Analysts tracked by Visible Alpha remain largely bullish on both Home Depot and Lowe’s, with a majority recommending buying the shares. The consensus price target for Home Depot sits at $418, suggesting about 9% upside from current levels. This optimism reflects confidence in the company’s ability to navigate consumer spending shifts and maintain growth despite near-term revenue pressures.
For Lowe’s, the mean price target is $289, implying roughly a 3% rise from Friday’s close. While the upside is more modest compared to Home Depot, analysts see Lowe’s benefiting from strong revenue growth and contractor demand, positioning it as a steady performer in the home improvement sector.
These forecasts highlight the broader investor sentiment that both companies remain attractive plays in consumer-focused retail, particularly as the housing market shows signs of resilience. With earnings reports due this week, traders are watching closely to see if results align with bullish expectations.
Ultimately, the analyst outlook underscores confidence in the sector’s long-term trajectory. For investors, the price targets provide a benchmark for potential gains, while earnings results will serve as the immediate catalyst for stock movement.
The bottom line for investors is clear: Home Depot and Lowe’s earnings this week will serve as a critical gauge of consumer health and housing market resilience. Traders are bracing for sizable swings in both stocks, with options pricing signaling volatility. Strong results could reinforce the recent rotation into consumer-focused companies, while weaker numbers may reignite concerns about slowing demand.

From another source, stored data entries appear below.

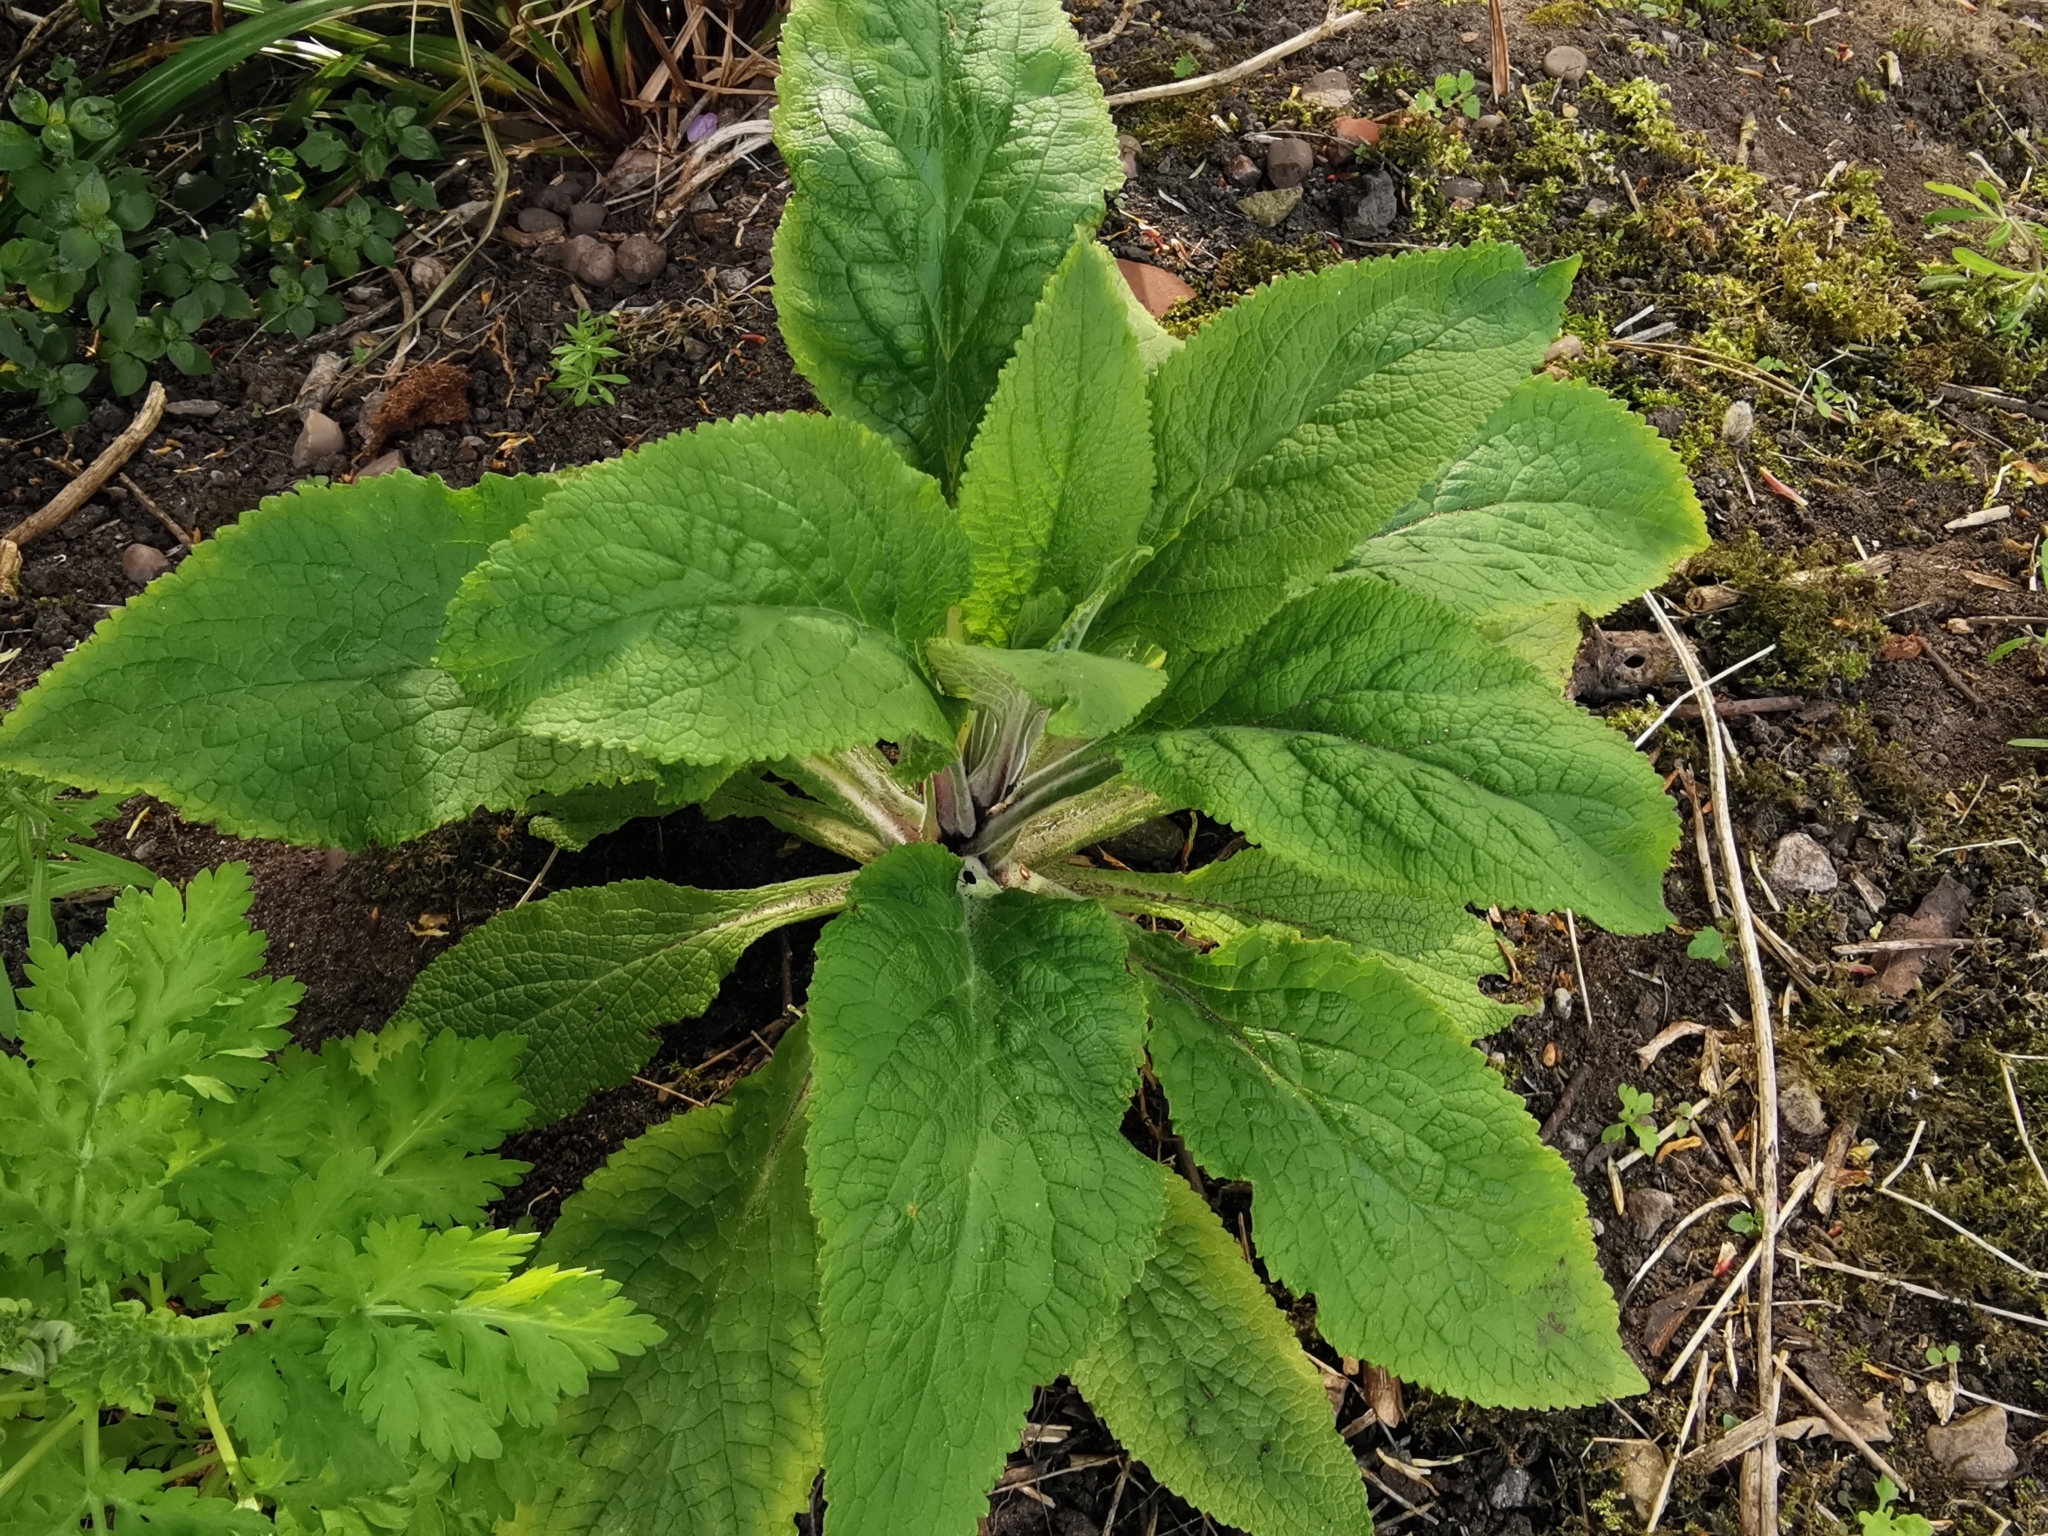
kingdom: Plantae
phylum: Tracheophyta
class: Magnoliopsida
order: Lamiales
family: Plantaginaceae
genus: Digitalis
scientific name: Digitalis purpurea
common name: Foxglove
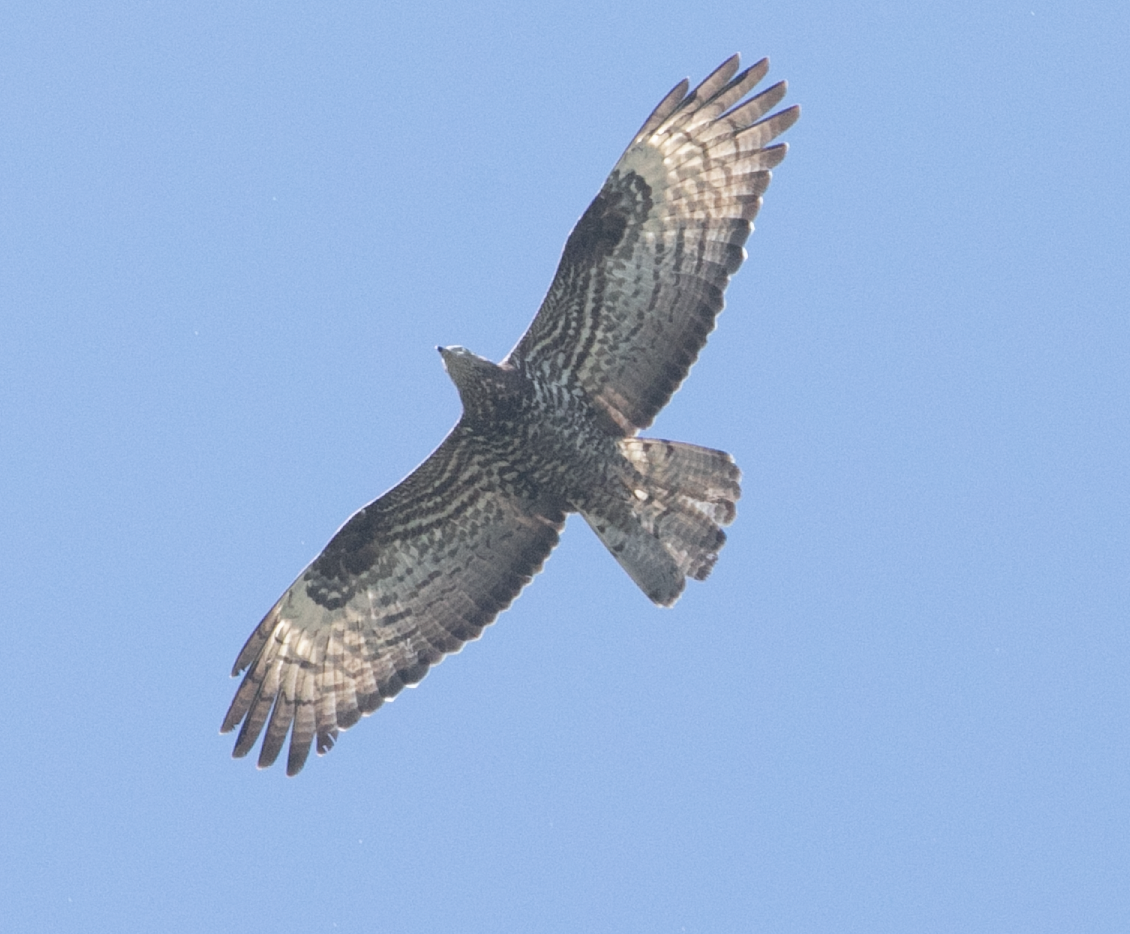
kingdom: Animalia
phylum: Chordata
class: Aves
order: Accipitriformes
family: Accipitridae
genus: Pernis
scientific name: Pernis apivorus
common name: European honey buzzard
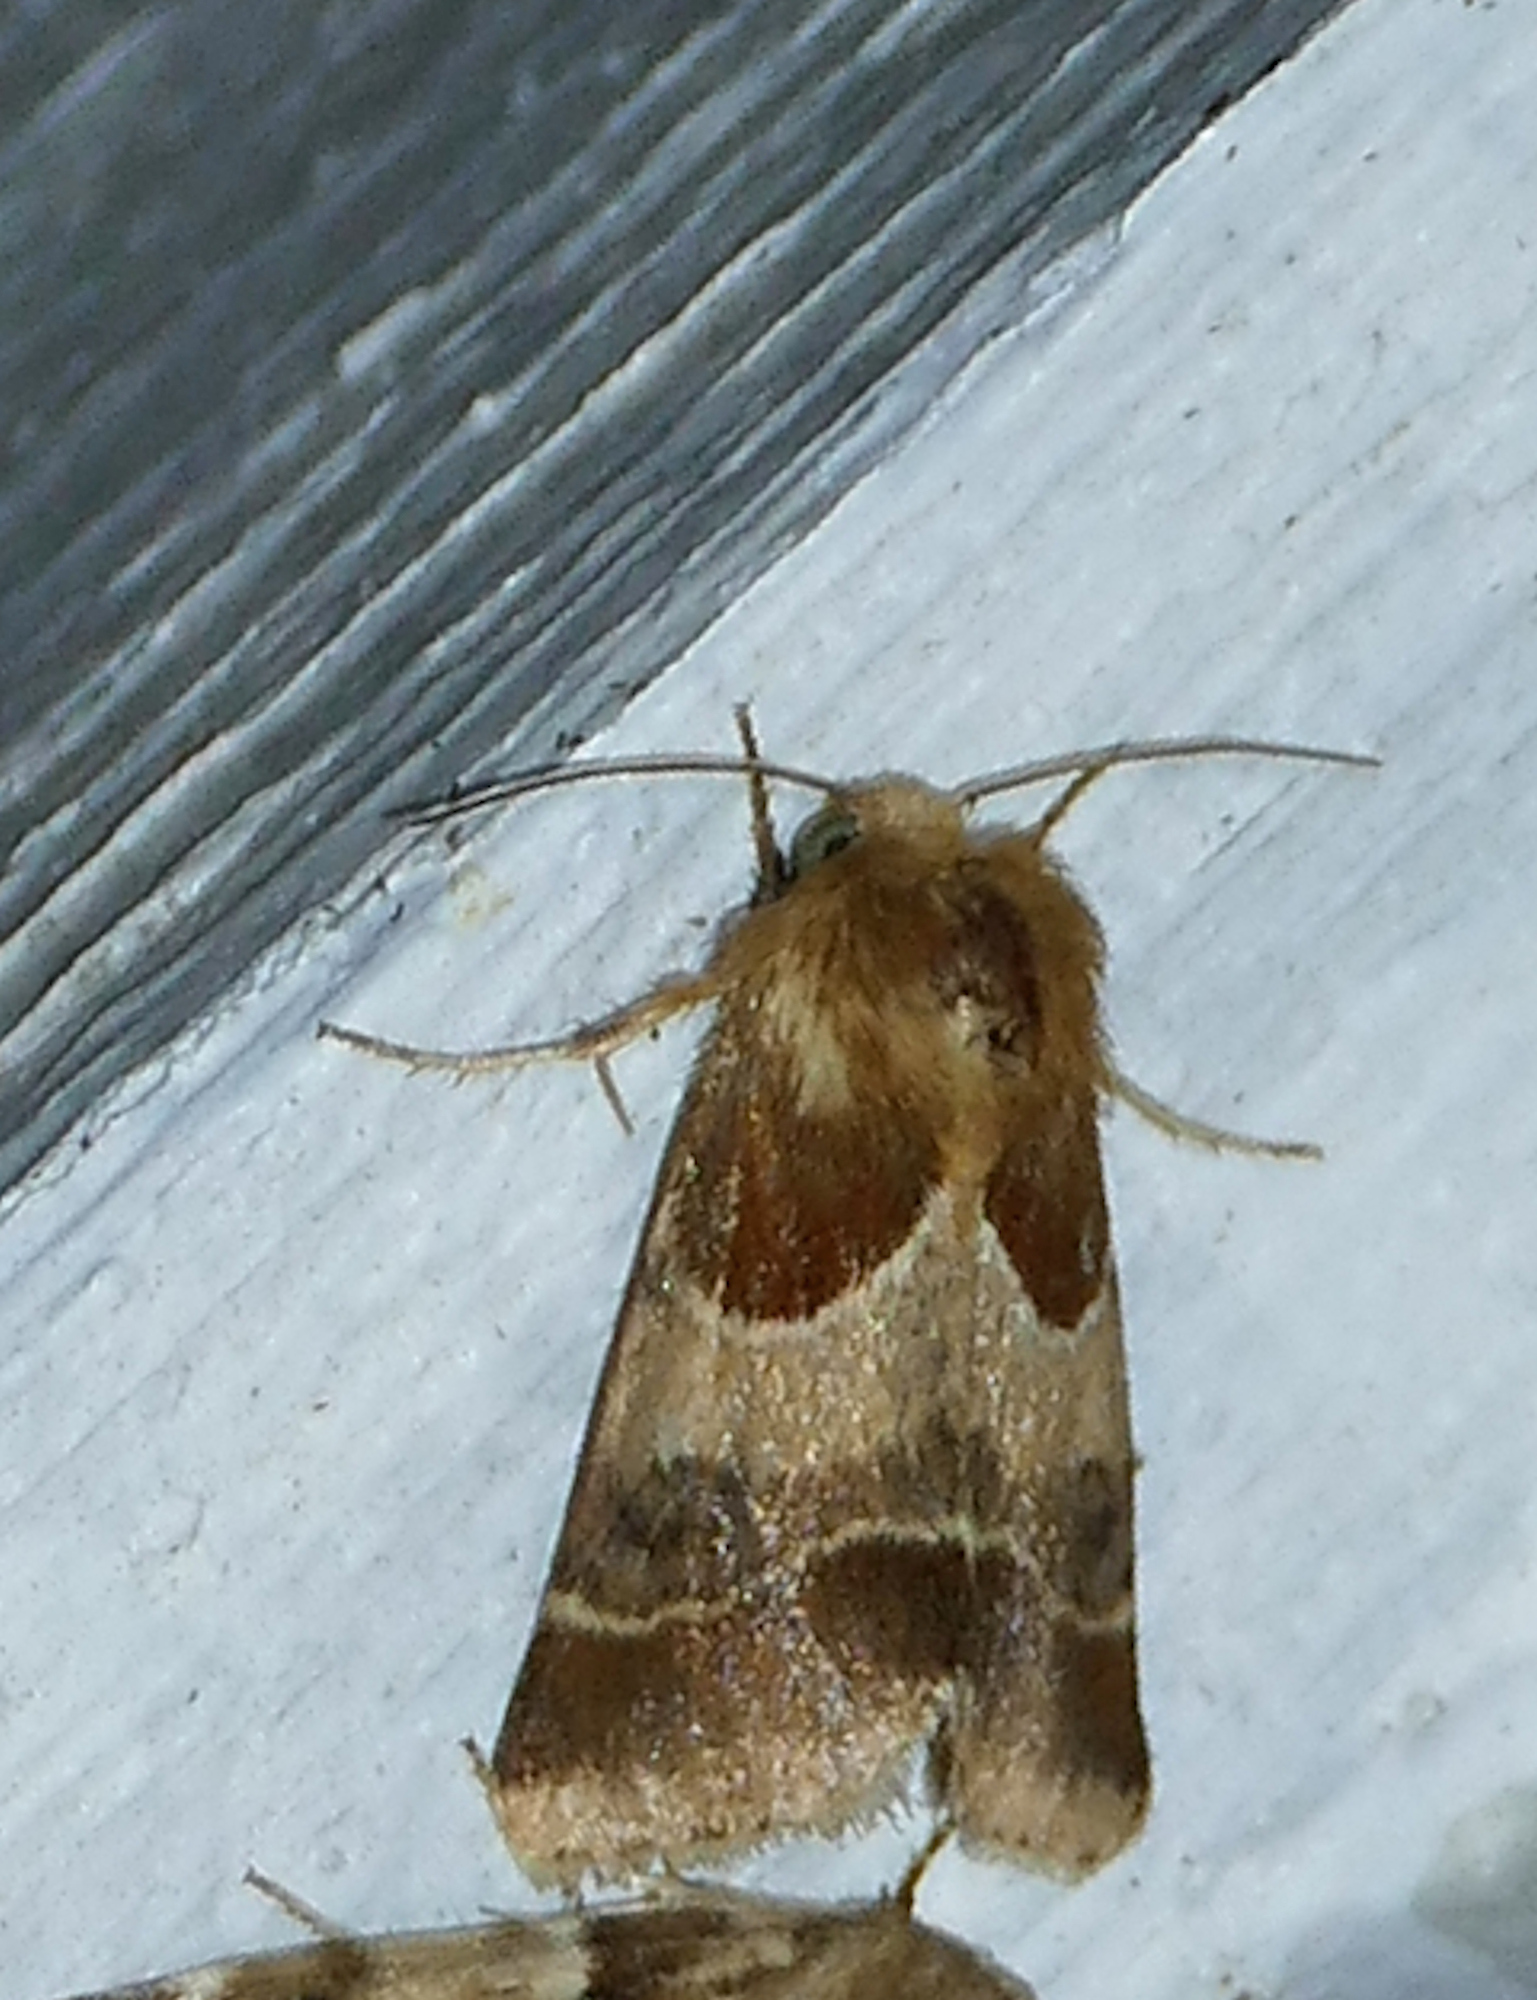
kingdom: Animalia
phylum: Arthropoda
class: Insecta
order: Lepidoptera
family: Noctuidae
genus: Schinia
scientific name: Schinia arcigera
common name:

Home Depot is expected to post adjusted EPS of $2.53 on a 4% revenue decline, while Lowe’s is projected to deliver adjusted EPS of $1.93 on a 10% revenue jump. Analysts remain largely bullish, with consensus price targets suggesting upside potential for both stocks 9% for Home Depot and 3% for Lowe’s. These forecasts highlight confidence in the sector’s long-term trajectory despite near-term uncertainty.
For investors, the key takeaway is that these earnings reports are not just company updates they are pivotal signals for broader market sentiment. Consumer spending trends, housing affordability proposals, and contractor demand will all play a role in shaping the outlook.
Ultimately, Home Depot and Lowe’s results this week will determine whether the retail sector can sustain momentum in 2026. Investors should prepare for volatility and use the earnings as a benchmark for positioning in consumer-focused stocks.